Nas áreas de investimentos e compras governamentais, é absolutamente indispensável alguma flexibilização desses acordos internacionais para permitir que os países menos desenvolvidos ofereçam alguma preferência ao produtor local, sob pena de completa asfixia de qualquer política industrial consistente. Os Estados Unidos se dispensaram de fazer as concessões que exigem de seus parceiros nessa área, tanto que mantêm bem vivo seu Buy American Act, que permite o exercício de preferência ao produto nacional em licitações públicas mesmo quando adquirido a preço superior àquele ofertado pelo licitante externo. Por oportuno deve ser mencionado que, infelizmente, com a nobre exceção do setor de petróleo, no Brasil o poder de compra do Estado não vem sendo utilizado como instrumento para a modernização e a industrialização do País, menos em decorrência de impeditivos externos e mais pela ausência de motivação política para uma correta aplicação da atual política industrial, tecnológica e de comércio exterior.

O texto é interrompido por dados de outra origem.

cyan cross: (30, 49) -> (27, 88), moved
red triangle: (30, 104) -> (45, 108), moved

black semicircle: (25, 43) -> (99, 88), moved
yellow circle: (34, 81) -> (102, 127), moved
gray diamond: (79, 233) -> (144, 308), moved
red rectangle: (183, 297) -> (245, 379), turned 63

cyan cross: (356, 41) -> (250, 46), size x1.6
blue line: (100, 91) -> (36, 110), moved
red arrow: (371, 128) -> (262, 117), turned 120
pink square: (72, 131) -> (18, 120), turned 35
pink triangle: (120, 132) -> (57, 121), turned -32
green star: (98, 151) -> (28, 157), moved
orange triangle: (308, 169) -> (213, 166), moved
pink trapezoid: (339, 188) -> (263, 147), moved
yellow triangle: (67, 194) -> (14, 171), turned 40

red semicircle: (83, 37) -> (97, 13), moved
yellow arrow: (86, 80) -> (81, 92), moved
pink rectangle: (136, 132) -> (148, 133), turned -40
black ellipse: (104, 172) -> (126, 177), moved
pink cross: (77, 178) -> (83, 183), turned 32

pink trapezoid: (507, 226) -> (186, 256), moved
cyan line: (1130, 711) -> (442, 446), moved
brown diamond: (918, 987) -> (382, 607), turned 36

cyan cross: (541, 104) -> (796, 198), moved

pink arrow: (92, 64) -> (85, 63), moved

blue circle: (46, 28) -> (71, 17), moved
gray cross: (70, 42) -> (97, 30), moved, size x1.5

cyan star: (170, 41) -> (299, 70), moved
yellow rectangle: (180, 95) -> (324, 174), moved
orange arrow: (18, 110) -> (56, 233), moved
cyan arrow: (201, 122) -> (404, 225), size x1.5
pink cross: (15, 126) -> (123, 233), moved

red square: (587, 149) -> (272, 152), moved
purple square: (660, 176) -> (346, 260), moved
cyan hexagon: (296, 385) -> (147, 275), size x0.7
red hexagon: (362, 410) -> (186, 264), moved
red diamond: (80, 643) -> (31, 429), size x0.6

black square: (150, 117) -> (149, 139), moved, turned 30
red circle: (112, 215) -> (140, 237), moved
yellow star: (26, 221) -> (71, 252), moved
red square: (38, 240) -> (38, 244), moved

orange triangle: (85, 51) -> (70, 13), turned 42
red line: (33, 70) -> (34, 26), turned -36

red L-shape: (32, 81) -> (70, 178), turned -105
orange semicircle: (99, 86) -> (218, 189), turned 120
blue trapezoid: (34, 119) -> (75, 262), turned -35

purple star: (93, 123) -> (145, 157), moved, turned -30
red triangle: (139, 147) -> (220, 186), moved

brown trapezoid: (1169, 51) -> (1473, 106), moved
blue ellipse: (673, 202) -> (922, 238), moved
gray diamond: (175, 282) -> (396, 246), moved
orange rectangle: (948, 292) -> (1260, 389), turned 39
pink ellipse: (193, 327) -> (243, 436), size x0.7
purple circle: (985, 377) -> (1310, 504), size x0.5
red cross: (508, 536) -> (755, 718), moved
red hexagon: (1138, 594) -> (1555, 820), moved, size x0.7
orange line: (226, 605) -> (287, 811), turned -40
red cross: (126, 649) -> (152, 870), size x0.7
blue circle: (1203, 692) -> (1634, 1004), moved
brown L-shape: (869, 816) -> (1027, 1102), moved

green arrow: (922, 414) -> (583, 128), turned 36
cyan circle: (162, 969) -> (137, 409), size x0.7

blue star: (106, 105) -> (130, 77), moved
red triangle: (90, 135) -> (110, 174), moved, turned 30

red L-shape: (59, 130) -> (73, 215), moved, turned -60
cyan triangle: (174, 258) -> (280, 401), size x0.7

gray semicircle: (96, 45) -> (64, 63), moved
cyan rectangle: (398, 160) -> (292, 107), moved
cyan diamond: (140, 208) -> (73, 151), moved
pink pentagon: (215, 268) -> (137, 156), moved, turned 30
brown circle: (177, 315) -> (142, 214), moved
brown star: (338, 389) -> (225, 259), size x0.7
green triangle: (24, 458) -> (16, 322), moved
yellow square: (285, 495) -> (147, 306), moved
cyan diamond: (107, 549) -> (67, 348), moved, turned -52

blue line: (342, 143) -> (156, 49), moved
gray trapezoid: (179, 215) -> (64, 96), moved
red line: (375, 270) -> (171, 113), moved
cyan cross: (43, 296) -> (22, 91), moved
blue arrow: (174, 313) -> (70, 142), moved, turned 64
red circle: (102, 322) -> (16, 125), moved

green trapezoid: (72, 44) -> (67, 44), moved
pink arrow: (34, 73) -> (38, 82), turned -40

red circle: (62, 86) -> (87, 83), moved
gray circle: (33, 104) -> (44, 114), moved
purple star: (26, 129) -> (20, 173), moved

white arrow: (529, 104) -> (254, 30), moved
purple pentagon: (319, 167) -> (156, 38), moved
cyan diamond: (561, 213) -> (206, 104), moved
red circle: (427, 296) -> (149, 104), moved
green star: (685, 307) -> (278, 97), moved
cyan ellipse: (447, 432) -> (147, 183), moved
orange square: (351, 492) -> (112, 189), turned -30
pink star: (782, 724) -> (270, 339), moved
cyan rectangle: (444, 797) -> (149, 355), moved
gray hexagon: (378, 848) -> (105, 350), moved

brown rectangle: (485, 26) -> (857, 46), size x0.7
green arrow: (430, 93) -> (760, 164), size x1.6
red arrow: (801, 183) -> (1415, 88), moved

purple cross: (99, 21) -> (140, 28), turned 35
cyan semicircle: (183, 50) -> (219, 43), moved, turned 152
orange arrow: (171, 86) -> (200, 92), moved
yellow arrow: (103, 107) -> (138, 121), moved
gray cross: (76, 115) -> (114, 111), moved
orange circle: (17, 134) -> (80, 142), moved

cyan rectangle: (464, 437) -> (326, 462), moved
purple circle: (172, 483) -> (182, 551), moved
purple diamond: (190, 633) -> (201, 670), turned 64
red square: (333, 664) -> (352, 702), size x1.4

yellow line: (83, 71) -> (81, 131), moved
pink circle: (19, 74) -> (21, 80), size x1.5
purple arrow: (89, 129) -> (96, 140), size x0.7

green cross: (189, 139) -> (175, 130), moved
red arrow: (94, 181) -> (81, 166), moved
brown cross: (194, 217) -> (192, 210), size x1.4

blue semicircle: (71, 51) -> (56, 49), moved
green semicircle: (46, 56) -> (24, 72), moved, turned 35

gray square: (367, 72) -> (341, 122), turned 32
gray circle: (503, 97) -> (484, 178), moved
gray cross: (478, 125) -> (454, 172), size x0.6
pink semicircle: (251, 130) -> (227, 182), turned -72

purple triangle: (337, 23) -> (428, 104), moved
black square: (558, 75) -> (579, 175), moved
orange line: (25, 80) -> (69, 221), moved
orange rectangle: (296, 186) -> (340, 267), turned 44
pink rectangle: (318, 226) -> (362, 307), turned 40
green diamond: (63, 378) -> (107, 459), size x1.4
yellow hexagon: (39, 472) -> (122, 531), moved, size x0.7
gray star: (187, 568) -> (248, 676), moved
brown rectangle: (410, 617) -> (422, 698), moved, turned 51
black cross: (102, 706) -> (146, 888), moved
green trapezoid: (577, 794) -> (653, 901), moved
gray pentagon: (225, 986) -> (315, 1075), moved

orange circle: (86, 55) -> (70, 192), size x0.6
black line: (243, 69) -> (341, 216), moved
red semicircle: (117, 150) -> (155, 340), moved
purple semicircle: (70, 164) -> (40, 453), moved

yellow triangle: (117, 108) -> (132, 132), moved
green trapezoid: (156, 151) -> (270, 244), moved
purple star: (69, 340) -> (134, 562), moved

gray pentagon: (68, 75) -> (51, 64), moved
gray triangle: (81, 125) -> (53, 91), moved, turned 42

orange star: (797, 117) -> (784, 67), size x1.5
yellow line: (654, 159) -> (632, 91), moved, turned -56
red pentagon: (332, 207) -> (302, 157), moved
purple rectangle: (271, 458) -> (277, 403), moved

Na área de propriedade intelectual, os países desenvolvidos sempre buscam reforçar suas posições de mercado através da ampliação dos prazos e da abrangência de suas patentes relacionadas às novas tecnologias. Muitas vezes essas posições são alcançadas de forma ilegítima, pela dominação econômica e ameaça de retaliação comercial. É preciso um cuidado extremo no trato dessa matéria, que é tão ou mais relevante que as negociações tarifárias, pois uma má construção de acordos em tais disciplinas irá dificultar muito, senão impossibilitar, aos países em desenvolvimento o acesso às tecnologias avançadas nas mesmas bases em que ocorreu com os países hoje desenvolvidos. Dessa forma se estará condenando os países mais frágeis definitivamente à estagnação e ao subdesenvolvimento econômico e social.

Num ambiente multilateral seria mais fácil a adoção de cuidados nessa área, já que em acordos bilaterais o poder de barganha dos países menos desenvolvidos é muito menor. Por isso é preocupante a frustração de um amplo acordo envolvendo tais disciplinas no âmbito da OMC. Será que somente outra catástrofe semelhante ao 11 de setembro reduziria ambições e colocaria mais solidariedade na pauta das negociações internacionais?

Nelson Brasil de Oliveira
Nelson Brasil de Oliveira
Vice-presidente de Planejamento Estratégico da ABIFINA.